------ AVAILABLE RECORDS ------

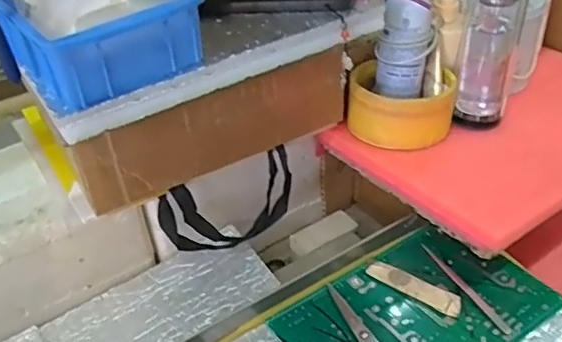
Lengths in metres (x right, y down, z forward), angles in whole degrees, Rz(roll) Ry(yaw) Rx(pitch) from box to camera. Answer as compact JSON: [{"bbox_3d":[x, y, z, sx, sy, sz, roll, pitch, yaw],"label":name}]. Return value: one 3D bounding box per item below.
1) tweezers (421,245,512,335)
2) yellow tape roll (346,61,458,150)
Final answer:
[{"bbox_3d":[0.179,0.114,0.554,0.012,0.011,0.124,-19,43,-18],"label":"tweezers"},{"bbox_3d":[0.141,-0.077,0.660,0.119,0.064,0.119,-2,39,2],"label":"yellow tape roll"}]

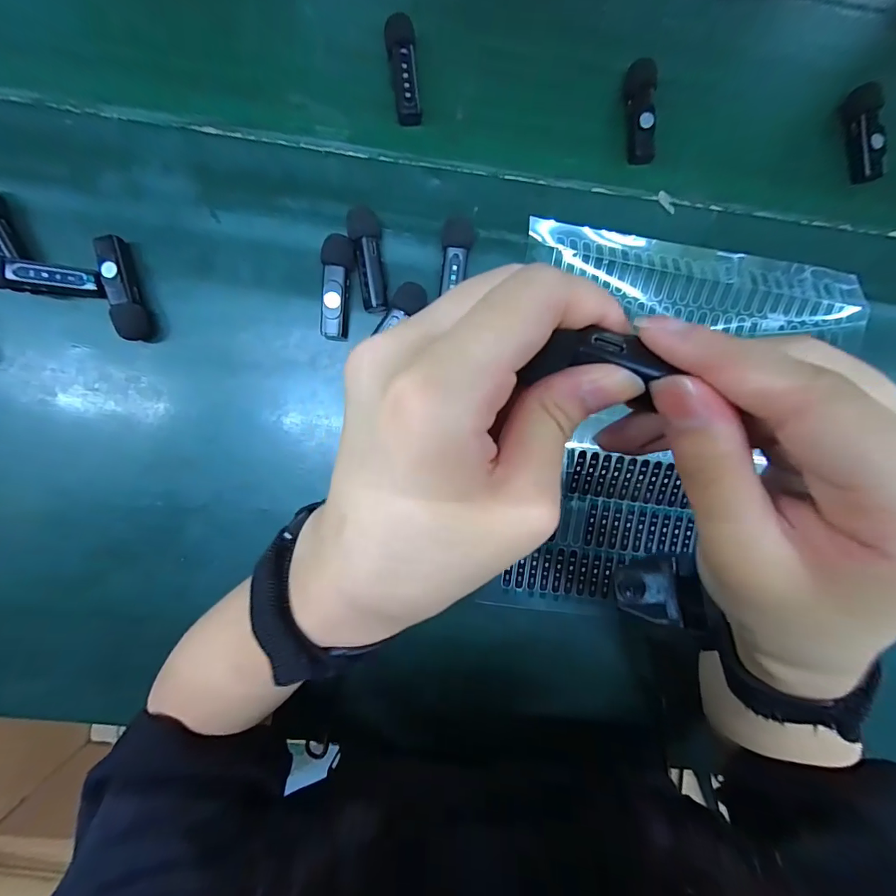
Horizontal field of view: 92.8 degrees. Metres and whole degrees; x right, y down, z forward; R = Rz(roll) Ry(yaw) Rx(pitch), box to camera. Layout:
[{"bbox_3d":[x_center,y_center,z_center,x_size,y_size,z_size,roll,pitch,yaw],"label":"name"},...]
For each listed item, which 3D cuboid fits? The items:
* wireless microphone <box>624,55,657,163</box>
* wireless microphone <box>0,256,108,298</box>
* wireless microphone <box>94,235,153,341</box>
[{"bbox_3d":[0.134,-0.232,0.294,0.015,0.015,0.063,-5,90,-3],"label":"wireless microphone"},{"bbox_3d":[-0.253,-0.105,0.264,0.073,0.019,0.020,5,93,-18],"label":"wireless microphone"},{"bbox_3d":[-0.208,-0.103,0.273,0.017,0.018,0.064,-14,91,-3],"label":"wireless microphone"}]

------

All lines of the data above that include the word "name" must be shown.

Lengths in metres (x right, y down, z forward), angles in whole degrees, Rz(roll) Ry(yaw) Rx(pitch) from box to camera. Answer as compact JSON: [{"bbox_3d":[x, y, z, sx, sy, sz, roll, pitch, yaw],"label":name}]. Return value: one 3D bounding box per item below.
[{"bbox_3d":[x_center,y_center,z_center,x_size,y_size,z_size,roll,pitch,yaw],"label":"name"},...]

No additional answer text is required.